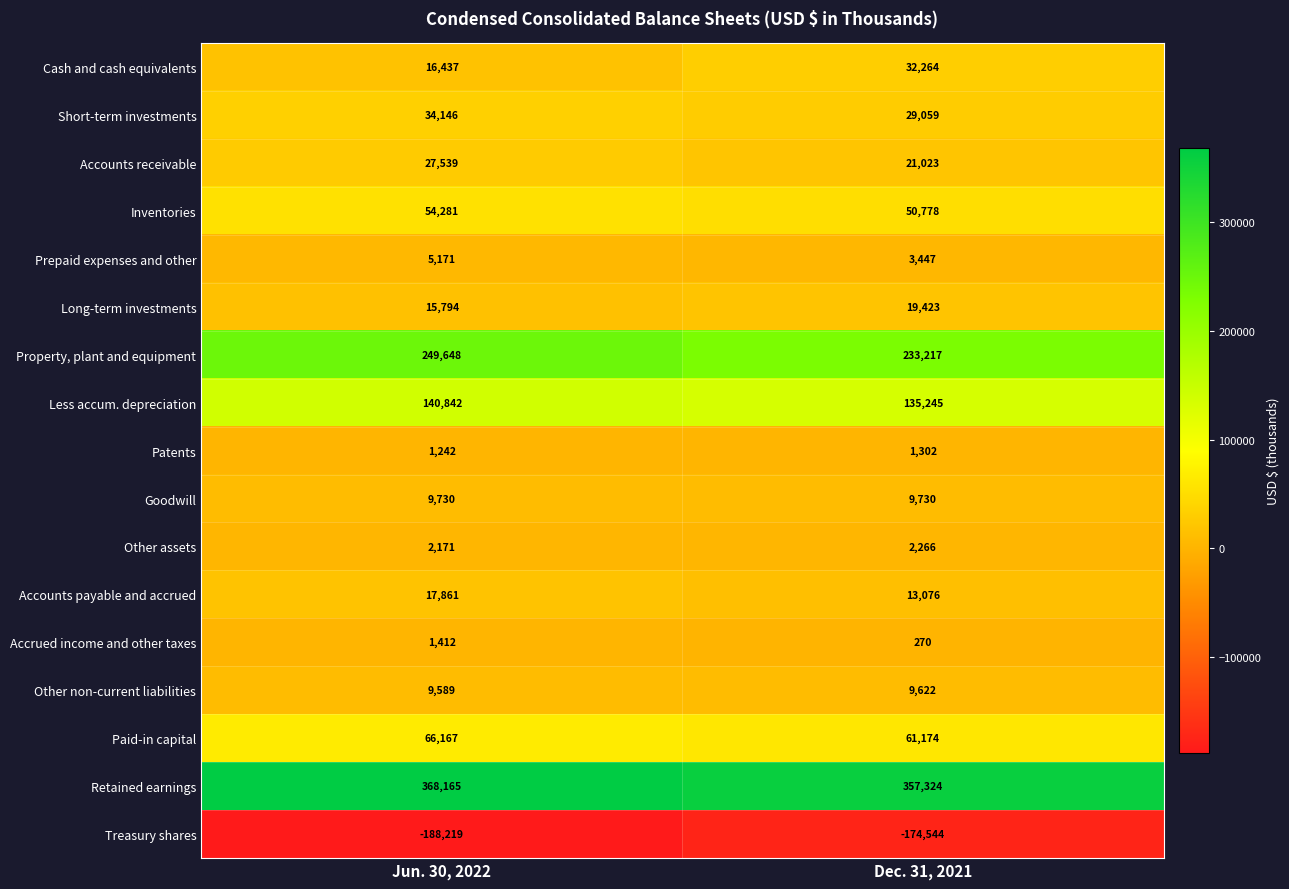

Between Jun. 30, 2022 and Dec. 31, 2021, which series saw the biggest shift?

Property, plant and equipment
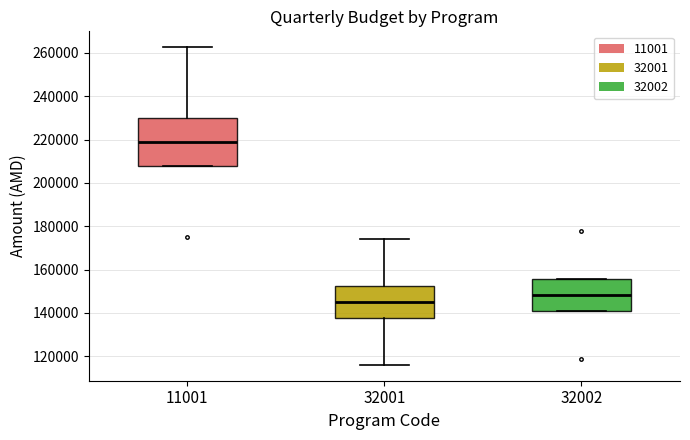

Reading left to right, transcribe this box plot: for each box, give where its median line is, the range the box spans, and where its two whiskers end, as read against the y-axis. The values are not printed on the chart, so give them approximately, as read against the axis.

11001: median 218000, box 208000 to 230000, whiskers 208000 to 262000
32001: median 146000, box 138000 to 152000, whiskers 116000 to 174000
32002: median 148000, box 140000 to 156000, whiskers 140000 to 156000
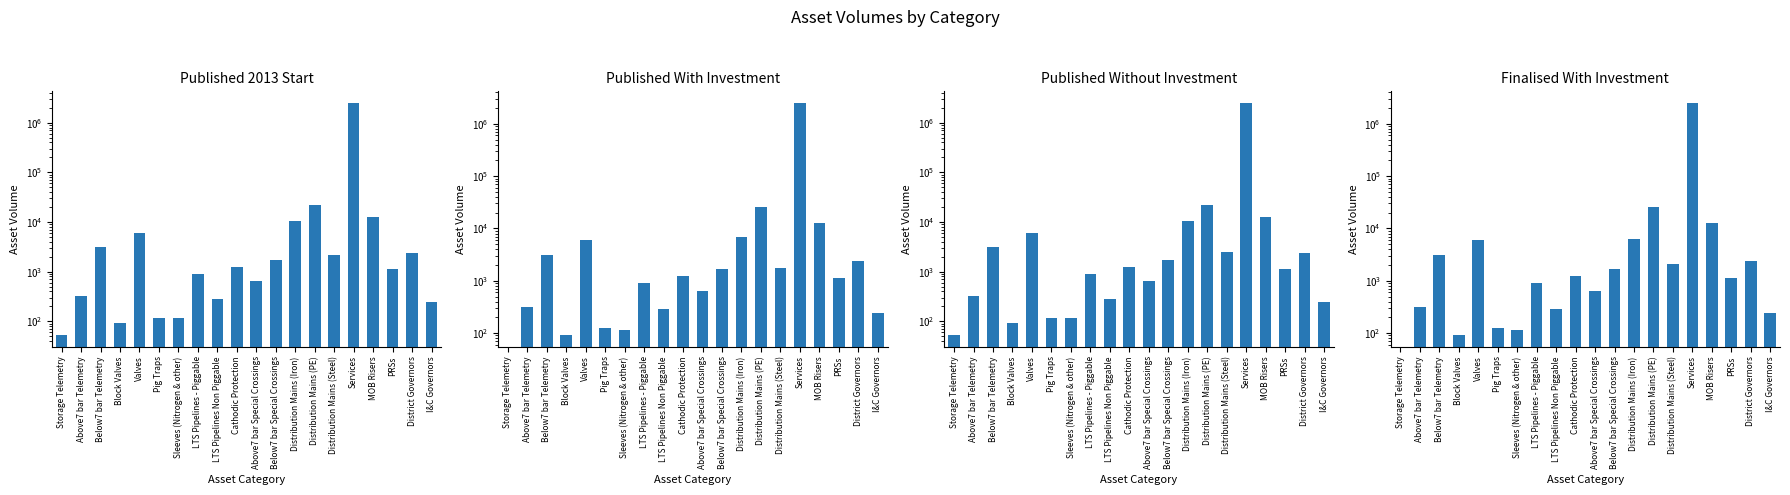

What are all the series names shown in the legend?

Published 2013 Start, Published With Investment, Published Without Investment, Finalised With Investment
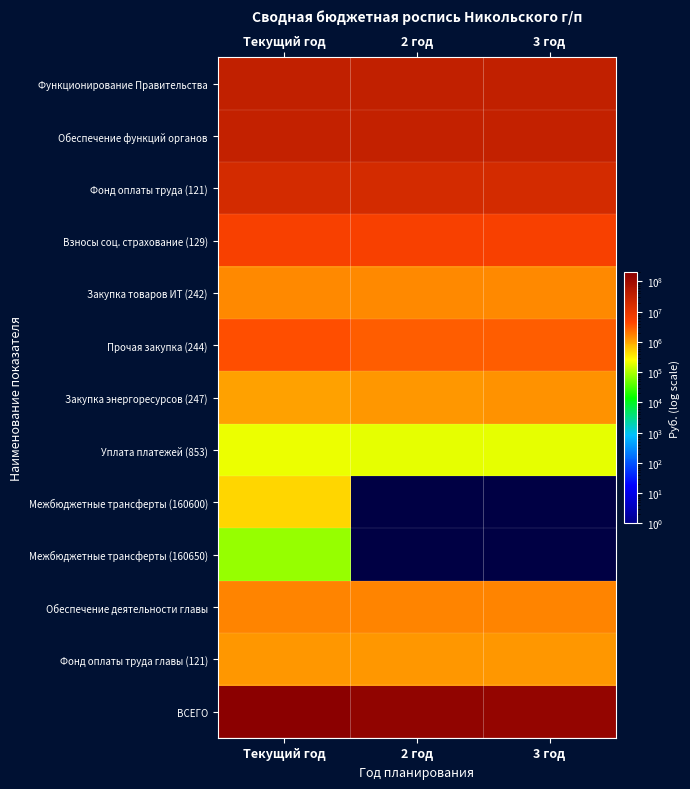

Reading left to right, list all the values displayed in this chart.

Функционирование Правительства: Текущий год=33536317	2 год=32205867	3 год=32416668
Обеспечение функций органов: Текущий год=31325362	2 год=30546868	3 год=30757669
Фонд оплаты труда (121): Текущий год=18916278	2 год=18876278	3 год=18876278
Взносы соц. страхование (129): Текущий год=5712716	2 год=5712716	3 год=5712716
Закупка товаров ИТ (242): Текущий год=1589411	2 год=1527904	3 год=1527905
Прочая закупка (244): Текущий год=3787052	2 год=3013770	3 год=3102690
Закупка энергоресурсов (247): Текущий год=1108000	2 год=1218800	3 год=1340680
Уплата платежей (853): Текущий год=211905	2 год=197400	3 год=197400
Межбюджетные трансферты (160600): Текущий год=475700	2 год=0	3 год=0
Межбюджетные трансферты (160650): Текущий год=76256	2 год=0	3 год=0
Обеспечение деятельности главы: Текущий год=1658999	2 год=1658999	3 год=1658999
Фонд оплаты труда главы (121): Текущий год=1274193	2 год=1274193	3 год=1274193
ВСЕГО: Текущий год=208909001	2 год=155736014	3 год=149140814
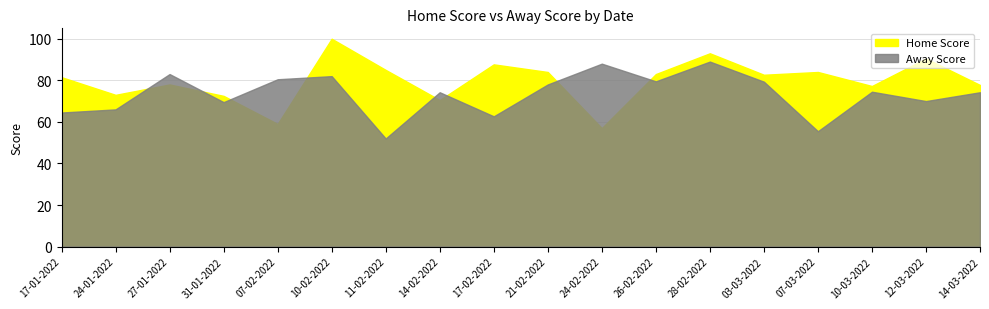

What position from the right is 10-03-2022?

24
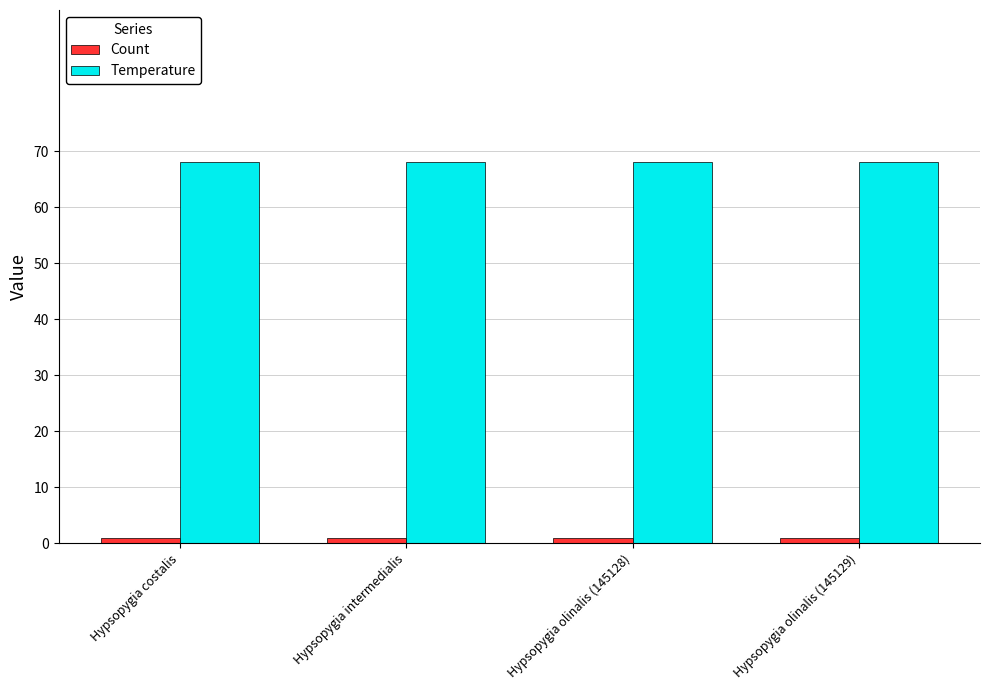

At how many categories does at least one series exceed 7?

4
---*---
• [REQUEST] Please put the material from its start through the line containing "Property, plant and equipment" into a Markdown table with the columns Row and Text, one numbered row per line, skipping blank lines and leaving out the pictures.

• [RESULT OF THIS TASK]
| Row | Text |
|---|---|
| 1 | Between Jun. 30, 2022 and Dec. 31, 2021, which series saw the biggest shift? |
| 2 | Property, plant and equipment |